*Exercise directions:*
Below is a listing. Gather each line of it that contains "layout".

┌────────

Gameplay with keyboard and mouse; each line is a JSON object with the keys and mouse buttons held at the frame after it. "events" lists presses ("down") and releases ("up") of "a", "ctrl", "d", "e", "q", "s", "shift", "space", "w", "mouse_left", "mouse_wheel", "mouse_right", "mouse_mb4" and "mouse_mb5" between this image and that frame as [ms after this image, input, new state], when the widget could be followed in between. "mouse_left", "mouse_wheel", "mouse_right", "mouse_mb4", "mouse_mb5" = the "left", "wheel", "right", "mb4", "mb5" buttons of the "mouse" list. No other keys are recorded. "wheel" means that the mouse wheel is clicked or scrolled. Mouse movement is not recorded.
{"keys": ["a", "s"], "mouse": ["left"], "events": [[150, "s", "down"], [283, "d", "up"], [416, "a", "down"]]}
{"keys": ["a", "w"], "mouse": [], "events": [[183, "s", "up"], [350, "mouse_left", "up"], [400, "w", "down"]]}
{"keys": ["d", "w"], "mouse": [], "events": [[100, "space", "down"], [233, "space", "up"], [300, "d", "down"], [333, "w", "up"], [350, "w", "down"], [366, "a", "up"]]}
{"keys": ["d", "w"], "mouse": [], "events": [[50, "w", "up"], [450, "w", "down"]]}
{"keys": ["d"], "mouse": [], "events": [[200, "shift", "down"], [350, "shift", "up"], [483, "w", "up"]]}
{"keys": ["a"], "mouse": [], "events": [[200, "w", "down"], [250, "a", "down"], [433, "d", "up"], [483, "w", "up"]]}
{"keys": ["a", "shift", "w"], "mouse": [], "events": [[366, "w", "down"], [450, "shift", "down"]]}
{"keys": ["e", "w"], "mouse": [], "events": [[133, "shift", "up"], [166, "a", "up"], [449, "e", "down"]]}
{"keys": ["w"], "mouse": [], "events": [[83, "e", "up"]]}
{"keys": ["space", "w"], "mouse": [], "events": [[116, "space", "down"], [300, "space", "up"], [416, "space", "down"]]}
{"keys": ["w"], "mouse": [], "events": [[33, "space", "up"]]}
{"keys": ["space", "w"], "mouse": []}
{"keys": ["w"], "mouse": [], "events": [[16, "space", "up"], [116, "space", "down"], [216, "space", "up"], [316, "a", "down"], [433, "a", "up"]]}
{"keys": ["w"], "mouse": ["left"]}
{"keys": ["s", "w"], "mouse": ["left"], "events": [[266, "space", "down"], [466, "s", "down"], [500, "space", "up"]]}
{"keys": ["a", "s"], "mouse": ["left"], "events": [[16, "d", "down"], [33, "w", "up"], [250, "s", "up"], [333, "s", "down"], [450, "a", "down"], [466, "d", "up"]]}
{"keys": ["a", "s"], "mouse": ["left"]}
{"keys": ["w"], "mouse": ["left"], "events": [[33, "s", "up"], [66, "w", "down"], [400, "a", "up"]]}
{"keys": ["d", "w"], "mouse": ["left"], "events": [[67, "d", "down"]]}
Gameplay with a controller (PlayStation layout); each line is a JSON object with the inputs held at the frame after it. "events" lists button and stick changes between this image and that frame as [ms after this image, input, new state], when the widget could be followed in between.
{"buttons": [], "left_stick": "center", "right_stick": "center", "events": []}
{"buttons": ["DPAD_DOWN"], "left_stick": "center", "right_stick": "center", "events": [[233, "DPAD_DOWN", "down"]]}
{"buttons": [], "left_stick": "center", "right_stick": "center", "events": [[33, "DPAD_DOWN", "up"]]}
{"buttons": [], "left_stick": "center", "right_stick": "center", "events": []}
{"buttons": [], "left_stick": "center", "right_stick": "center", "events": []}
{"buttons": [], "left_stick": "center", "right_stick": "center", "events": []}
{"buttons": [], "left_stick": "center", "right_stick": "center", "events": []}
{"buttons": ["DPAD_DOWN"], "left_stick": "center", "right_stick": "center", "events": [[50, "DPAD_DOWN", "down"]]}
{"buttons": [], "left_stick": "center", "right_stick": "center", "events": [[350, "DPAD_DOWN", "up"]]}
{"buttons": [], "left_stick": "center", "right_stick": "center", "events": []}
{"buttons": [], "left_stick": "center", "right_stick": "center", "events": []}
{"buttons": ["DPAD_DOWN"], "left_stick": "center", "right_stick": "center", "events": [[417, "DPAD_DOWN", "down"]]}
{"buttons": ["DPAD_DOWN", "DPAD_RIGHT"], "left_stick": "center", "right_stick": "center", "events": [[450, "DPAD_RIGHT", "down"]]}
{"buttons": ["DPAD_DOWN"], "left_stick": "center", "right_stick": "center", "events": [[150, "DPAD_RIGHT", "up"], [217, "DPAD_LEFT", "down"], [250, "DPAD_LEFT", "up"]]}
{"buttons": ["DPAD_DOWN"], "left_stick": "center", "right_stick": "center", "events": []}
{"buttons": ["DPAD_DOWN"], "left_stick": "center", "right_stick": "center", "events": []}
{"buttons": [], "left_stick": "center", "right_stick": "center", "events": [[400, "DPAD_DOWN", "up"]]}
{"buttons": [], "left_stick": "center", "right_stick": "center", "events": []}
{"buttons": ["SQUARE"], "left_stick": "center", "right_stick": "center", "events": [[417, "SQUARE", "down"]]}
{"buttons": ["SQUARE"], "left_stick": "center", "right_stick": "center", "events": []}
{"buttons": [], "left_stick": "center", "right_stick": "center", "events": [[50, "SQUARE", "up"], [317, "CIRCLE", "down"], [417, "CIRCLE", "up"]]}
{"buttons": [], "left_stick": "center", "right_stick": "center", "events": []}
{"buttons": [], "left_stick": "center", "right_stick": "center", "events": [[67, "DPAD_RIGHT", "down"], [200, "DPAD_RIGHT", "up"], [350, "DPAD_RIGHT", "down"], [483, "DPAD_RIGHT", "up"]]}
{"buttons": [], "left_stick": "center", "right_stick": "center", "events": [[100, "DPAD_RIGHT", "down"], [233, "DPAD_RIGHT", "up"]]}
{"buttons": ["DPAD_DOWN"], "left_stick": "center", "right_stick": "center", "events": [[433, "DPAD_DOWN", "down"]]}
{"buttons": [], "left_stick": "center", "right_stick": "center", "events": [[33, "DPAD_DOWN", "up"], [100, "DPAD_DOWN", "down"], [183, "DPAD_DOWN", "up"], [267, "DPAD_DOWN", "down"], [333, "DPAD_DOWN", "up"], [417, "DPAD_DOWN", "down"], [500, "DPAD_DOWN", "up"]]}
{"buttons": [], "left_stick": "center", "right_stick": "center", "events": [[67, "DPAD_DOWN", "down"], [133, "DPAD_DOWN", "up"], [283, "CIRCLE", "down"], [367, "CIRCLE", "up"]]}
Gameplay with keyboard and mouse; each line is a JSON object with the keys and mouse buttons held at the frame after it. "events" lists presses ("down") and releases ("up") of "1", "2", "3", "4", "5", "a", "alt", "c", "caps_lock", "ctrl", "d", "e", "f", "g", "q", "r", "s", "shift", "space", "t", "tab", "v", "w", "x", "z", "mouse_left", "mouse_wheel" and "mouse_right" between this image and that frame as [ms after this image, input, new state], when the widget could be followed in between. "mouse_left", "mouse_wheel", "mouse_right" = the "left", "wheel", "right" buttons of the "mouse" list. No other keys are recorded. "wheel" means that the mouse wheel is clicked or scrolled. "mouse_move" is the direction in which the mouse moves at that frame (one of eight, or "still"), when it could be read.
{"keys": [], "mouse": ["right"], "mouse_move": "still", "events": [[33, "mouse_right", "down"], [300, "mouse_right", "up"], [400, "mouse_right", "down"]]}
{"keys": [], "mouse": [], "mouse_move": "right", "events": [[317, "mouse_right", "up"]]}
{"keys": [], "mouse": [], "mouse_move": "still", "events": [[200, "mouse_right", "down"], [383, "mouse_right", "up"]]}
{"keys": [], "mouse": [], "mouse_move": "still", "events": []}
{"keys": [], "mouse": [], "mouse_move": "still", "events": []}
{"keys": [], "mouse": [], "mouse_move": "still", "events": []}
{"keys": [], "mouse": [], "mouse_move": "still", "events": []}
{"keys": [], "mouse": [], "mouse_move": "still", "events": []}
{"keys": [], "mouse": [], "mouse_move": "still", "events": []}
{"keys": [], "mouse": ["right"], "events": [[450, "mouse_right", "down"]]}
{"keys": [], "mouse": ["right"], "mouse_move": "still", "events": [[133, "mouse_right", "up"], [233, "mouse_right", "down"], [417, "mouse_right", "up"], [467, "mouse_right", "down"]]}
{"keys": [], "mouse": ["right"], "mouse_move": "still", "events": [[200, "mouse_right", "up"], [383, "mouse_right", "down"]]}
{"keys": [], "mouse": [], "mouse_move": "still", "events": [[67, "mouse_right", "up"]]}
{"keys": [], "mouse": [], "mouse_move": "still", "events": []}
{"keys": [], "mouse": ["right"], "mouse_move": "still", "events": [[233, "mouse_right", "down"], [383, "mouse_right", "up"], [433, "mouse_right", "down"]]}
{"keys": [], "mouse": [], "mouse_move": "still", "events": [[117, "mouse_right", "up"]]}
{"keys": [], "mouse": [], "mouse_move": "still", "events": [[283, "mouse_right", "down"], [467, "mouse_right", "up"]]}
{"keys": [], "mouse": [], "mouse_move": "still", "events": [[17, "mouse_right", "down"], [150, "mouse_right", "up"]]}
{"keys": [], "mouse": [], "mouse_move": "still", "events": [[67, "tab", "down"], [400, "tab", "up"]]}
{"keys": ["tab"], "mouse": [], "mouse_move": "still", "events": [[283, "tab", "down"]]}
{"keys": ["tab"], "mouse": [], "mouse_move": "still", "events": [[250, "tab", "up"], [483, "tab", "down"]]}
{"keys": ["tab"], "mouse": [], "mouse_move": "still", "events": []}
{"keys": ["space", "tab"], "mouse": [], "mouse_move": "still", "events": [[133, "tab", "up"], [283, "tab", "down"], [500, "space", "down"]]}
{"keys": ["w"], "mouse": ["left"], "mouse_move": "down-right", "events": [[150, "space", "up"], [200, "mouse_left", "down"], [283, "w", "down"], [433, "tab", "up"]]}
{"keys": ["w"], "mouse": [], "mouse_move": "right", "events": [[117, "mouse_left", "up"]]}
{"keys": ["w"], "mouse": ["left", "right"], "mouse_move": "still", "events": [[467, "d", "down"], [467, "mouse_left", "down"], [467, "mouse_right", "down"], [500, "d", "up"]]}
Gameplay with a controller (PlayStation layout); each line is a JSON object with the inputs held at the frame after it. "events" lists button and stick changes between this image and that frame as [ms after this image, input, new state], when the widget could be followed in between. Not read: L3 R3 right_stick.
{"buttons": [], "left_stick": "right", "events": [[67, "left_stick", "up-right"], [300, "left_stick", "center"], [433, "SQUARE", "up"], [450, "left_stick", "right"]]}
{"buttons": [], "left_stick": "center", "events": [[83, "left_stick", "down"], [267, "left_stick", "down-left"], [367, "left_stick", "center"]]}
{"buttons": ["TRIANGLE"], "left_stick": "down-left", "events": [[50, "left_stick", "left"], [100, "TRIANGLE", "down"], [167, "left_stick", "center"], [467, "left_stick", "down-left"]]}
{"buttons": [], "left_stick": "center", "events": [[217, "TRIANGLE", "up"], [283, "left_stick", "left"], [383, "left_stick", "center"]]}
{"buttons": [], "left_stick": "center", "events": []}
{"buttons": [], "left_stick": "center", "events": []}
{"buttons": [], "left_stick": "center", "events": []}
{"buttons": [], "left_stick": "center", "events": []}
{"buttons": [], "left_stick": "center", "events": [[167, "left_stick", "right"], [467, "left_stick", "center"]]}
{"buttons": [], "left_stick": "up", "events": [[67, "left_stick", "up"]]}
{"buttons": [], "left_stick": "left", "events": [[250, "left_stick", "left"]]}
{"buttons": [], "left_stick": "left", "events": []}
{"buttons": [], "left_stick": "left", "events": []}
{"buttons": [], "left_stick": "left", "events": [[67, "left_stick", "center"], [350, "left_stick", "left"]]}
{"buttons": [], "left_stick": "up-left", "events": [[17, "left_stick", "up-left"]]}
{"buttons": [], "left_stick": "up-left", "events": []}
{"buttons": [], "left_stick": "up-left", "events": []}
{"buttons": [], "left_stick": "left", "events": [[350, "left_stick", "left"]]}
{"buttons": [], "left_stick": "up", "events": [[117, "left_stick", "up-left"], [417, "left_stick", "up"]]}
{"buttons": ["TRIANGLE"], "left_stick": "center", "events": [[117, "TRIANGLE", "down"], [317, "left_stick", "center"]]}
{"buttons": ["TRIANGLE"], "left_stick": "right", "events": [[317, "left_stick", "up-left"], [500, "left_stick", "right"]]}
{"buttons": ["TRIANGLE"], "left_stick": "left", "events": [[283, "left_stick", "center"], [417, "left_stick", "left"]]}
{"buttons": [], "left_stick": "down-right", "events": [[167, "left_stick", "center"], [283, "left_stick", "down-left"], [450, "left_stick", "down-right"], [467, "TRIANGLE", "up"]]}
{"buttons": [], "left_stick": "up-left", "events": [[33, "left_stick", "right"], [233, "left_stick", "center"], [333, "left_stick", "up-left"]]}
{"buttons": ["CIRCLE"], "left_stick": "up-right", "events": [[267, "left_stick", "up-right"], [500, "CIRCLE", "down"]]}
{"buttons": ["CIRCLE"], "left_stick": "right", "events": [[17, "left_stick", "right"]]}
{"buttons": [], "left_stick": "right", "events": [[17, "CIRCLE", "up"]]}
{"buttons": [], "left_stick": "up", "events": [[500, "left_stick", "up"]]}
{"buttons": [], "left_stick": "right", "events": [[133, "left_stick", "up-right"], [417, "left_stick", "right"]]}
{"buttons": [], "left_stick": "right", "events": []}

└────────

*Finished exercise:*
Gameplay with a controller (PlayStation layout); each line is a JSON object with the inputs held at the frame after it. "events" lists button and stick changes between this image and that frame as [ms after this image, input, new state], when the widget could be followed in between.
Gameplay with a controller (PlayStation layout); each line is a JSON object with the inputs held at the frame after it. "events" lists button and stick changes between this image and that frame as [ms after this image, input, new state], when the widget could be followed in between. Not read: L3 R3 right_stick.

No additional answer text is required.